• [Task requirements]: All lines holding the string "Table" should be copied from the data below.

===== Data excerpt

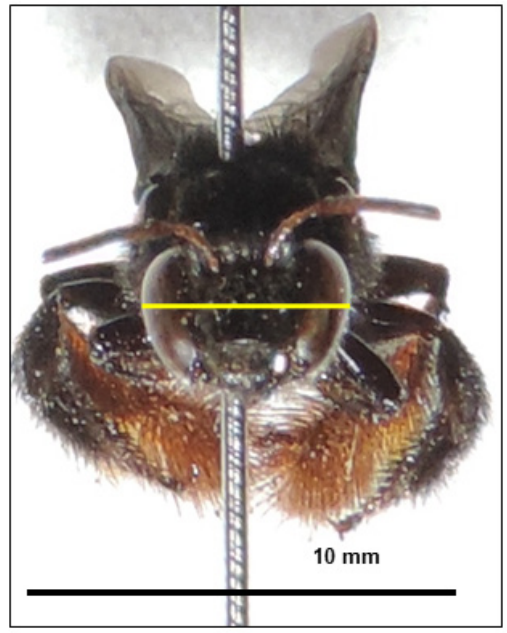
Fig 1. Measure of the head maximum width of Tetrapedia curvitarsis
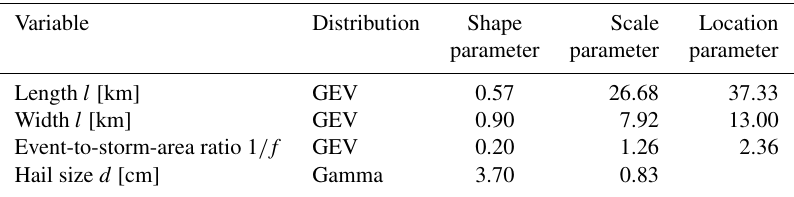
Table 1. Potential hail event property distributions and parameters (computed with the standard MATLAB mle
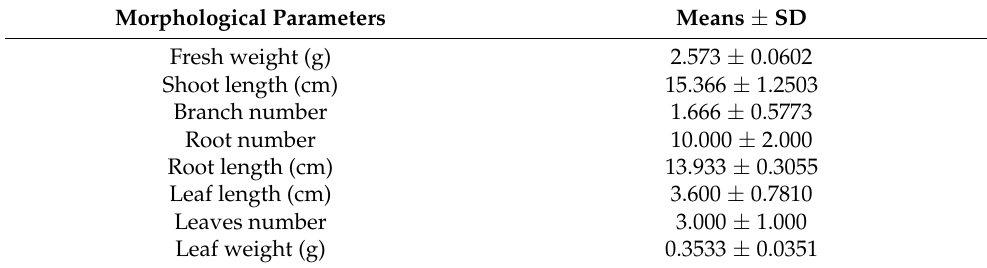
Table 1. Means of morphological measurements of Zantedeschia after four weeks grown on MS in vitro culture.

==========

• [Completed exercise]:
Table 1. Potential hail event property distributions and parameters (computed with the standard MATLAB mle
Table 1. Means of morphological measurements of Zantedeschia after four weeks grown on MS in vitro culture.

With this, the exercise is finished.